Flag Displays: Signs of Diversity, Nationalism, or Just Good PR?
Flag displays are not trouble-free, but they can be a way for the campus to express the diversity of nations from which students arrive from to attend classes. Most are updated annually based on enrollment information, and many offer some way for students to make corrections or additions if specific countries might be missing.
Display methods vary from permanent to temporary, some hang from ceilings while others are displayed as posters or even on video terminals. At Texas A&M, the international flag display is suspended from ceiling chandelier structures in Rudder Theatre’s exhibit hall and represents the 193 countries recognized by the United Nations. At Minnesota State University–Mankato, the flags run along a first-floor soffit of Centennial Student Union; at Illinois State University, Bone Student Center shares its flag display via video terminals.
“We’ve had the display up for more than a year, with a flag for all international students who are attending here,” said Mark Constantine, director of Centennial Student Union. “Our international students and student organizations are all very supportive of each other, and we’ve heard from students about how much this has added to the building.”
The student union there collaborated with the International Student Association on the project, and received sponsorships from the university Office of Global Education and it’s Kearney International Center.
The flag display at the University of Arkansas Union has been on display for over a decade now, located in the International Connections Lounge, and helps create part of an overall aesthetic in the space.
“Overall, it’s been a very positive thing because it helps create a space that is highly desirable for cultural programming,” said Rob Stagni, director of the Arkansas Union. “And,” he joked, “our study abroad department uses pictures of it in quite a few of their brochures.”
As for problems or controversy, “Concerns about it are hardly a thought in my daily routine,” although staff at the union have tried to be sure that university campus tour guides correctly describe the display and don’t make the mistake of saying the flags represent every country an Arkansas student has come from.

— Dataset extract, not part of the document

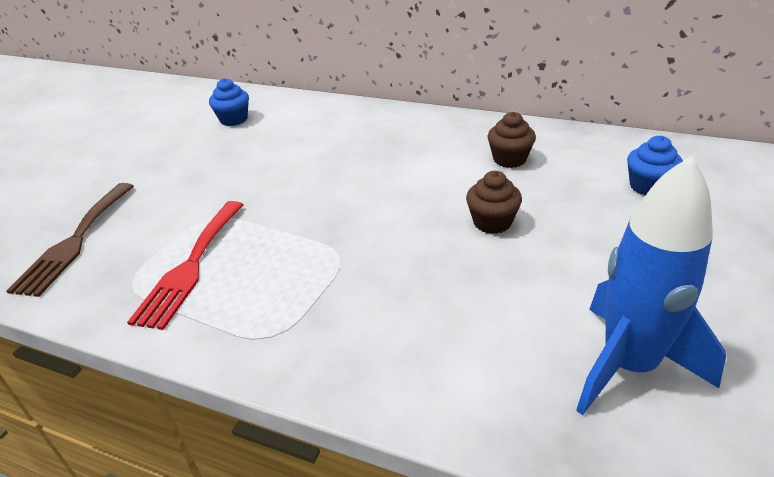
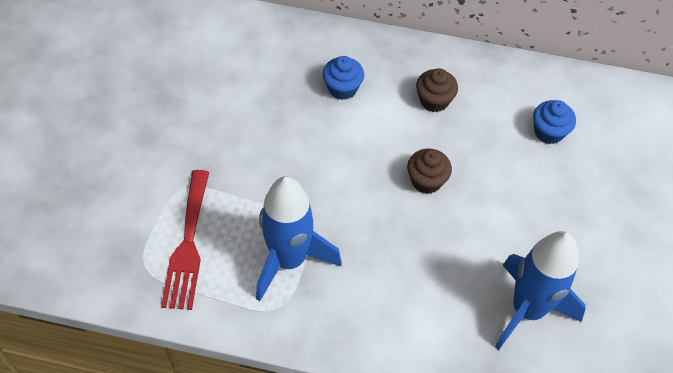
camera: 15 degrees left, 20 degrees up
brown fork [6,183,134,297] -> none
blue cupcake [209,78,249,126] -> blue cupcake moved to [323,56,364,100]
none -> blue rocket [256,176,342,301]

There have been complaints about the flag from North Korea, and it was stolen and discarded outside once, and there have been “rogue flags, such as a flag from South Vietnam, that appeared randomly.”
Gil Johnson, senior associate director of University of Delaware Student Centers, said there have been considerations related to removing flag displays that have been in place at both the Trabant University Center and Perkins Student Center. The displays are updated each August based on demographic information from the registrar’s office.
“We have thought about removing ours due to some of the complaints we received; however, the positive responses certainly outweigh the negative ones,” he said. “It’s important we do those updates each year though.”
There are ground rules, Johnson said. If a flag is missing for a student’s home country, it’s most likely due to the student registration information needing to be changed. Transfer and mid-year enrollees are told they will not see their flags in place until the beginning of the school year.
“We also get the question of why is one specific flag next to a certain other one, which is usually related to a hot political issue that we may not be aware of,” Johnson recalled. “When we’re made aware we have the flags moved.”
“The other issue was that flags would continually be stolen, so we now place them very high so that they are difficult to reach,” he added.
Flag displays are not necessarily an indicator of campus diversity, but they can play a part in helping international students cope with life in a new place. In Cross Culture Narratives, a collection of stories and experiences of international students, editor and University of Delaware assistant professor of education Ravichandran Ammigan includes the experience of one student who arrives from abroad to find her luggage missing, her roommate not arrived, her name missing on several class rosters, and finally, her country’s flag not on display with others in the student union.
“Eventually everything worked out,” the student wrote in the narrative. “On the updated class lists my name appeared, my roommate arrived two days later, and I was promised a Swedish flag in Trabant (University Center) for the spring semester.”